Yeah. So, as Mark outlined and just to give you a data point on the LED side, if we look at the distribution inventory, we probably burned off north of $20 million, getting close to $25 million from -- in the last five quarters or so. And so we’ve leaned out, we’re at now normal turns levels within the distribution channel and that’s essentially around sort of fourth of 4 times. And so, as Mark highlighted, the inventory has leaned out in LED within the distributors and it’s really a function of demand. Q2, however, just one way to think about it is, we do have Chinese New Year. Typically, things shut down for the better part of one week to 10 days and that’s what we’re seeing in terms of the impact of the business Q1 to Q2 in terms of sales and the big driver as we head into Q3 and beyond is going to be demand.

Nick Doyle

Analyst · Needham. Your line is now open.

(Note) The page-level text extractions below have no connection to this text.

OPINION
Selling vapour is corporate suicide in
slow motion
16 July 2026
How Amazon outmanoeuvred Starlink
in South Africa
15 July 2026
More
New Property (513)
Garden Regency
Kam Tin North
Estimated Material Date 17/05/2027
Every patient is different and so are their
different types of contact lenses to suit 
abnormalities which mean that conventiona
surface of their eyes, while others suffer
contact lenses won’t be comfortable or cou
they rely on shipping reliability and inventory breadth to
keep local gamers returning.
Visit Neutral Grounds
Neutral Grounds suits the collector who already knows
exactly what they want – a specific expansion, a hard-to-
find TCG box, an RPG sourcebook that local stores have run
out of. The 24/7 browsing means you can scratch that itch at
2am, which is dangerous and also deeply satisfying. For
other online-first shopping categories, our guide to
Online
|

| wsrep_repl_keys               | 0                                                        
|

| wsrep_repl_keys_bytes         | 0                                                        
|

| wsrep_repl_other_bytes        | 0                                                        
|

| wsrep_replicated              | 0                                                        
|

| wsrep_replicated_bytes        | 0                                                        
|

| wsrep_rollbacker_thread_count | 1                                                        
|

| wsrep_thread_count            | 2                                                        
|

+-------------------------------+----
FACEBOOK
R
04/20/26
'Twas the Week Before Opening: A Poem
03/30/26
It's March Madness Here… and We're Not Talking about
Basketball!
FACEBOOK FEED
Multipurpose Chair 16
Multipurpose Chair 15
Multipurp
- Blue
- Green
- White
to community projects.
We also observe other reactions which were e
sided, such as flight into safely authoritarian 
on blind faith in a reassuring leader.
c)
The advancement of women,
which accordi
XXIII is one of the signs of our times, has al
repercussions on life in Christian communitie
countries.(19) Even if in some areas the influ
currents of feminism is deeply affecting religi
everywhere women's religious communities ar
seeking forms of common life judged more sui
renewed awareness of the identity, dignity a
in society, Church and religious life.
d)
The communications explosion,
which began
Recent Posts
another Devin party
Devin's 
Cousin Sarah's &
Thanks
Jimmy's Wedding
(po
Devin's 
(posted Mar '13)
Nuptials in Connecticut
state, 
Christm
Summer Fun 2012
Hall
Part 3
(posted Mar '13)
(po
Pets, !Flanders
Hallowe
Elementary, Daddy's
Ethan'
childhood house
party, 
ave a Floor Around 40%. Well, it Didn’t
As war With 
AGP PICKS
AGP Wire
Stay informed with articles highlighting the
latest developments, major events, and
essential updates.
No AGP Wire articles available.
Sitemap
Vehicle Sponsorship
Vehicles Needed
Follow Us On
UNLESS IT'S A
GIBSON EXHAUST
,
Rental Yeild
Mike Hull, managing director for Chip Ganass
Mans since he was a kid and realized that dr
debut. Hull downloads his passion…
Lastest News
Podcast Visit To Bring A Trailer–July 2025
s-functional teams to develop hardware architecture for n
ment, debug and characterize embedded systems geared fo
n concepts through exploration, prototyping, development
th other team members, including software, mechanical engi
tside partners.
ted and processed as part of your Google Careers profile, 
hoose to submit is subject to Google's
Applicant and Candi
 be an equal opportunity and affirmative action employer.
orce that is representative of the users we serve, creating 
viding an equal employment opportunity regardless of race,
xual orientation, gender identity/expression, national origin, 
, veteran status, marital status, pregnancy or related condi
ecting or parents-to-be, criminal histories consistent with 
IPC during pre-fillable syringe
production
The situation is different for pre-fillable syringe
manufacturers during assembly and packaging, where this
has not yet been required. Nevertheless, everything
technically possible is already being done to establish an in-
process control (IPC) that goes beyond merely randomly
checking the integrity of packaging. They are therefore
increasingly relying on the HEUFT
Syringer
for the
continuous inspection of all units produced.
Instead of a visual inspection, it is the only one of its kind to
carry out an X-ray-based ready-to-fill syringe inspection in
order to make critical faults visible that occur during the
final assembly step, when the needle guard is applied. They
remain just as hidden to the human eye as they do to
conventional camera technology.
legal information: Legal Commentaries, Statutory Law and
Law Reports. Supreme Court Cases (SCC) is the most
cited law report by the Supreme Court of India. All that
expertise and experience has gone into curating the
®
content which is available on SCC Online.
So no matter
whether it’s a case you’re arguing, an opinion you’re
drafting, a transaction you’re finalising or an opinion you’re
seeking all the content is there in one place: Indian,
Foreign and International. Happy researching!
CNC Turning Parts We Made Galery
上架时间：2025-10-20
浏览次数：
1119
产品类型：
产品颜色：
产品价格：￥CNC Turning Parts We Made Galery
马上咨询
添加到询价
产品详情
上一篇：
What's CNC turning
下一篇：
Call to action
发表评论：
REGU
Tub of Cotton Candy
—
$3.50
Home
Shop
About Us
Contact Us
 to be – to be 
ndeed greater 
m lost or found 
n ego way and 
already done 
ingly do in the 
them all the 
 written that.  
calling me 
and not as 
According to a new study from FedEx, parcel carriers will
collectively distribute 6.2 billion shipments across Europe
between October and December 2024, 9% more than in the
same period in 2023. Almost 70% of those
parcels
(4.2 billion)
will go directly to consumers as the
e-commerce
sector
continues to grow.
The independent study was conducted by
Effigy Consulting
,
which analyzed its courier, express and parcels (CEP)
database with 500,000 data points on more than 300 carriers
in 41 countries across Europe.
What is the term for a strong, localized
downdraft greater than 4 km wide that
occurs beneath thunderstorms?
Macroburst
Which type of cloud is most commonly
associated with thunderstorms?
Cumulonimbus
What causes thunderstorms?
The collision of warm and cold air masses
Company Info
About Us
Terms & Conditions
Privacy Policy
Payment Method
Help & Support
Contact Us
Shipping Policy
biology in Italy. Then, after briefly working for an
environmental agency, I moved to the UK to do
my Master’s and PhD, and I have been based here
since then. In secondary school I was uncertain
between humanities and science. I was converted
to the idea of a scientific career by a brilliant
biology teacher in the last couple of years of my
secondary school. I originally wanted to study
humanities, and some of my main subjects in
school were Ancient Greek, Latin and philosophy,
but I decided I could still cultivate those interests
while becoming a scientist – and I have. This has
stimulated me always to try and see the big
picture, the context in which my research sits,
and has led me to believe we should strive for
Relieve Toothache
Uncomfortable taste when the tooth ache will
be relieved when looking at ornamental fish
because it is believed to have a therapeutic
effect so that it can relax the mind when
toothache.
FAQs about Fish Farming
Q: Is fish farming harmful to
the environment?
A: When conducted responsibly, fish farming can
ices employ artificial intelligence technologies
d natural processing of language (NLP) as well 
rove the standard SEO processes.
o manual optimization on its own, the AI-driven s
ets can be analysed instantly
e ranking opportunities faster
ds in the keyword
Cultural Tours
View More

Okay. That makes sense. Looking at IPS, maybe a little different angle. You have this press release last November talking about a partnership with Google Cloud. Could you talk about how that relationship is progressing and maybe where you use that control plane technology?

Mark Adams

Management

Yeah. This is Mark. We remain in good partnership with Google Cloud. I think the interesting dynamic for us and it’s early, but the interesting dynamic for us is that, it’s becoming more of a two-way street and the dynamic is, yeah, there’s some companies that have their own on-premise environment and they’re looking for surge capacity out of Google Cloud or the likes. There are other companies who are just figuring this out and want to test some application environment in the Cloud and eventually want to bring things back in-house and have a bit of a hybrid on-prem deployment. And in that situation, I think, Google’s pretty confident with our ability and our relationship that we can be the conduit between the Cloud and delivering on-prem capabilities, as well as bringing some of our customer base into that environment. As I said, it’s early stages of the model, but very happy with the relationship and I think there’s good opportunities to leverage that for future growth.

Nick Doyle

Analyst · Needham. Your line is now open.

Thank you.

Operator

Operator

Thank you for your question. There are no additional questions waiting at this time. I would now like to pass the conference back to Mark Adams for closing remarks.

Mark Adams

Management

Well, thanks everyone for attending today’s call. I know there’s a number of events in January. We look forward to seeing you on the road. In the meantime, stay safe. Thank you.

Operator

Operator

That concludes today’s call. Thank you for your participation and have a good day.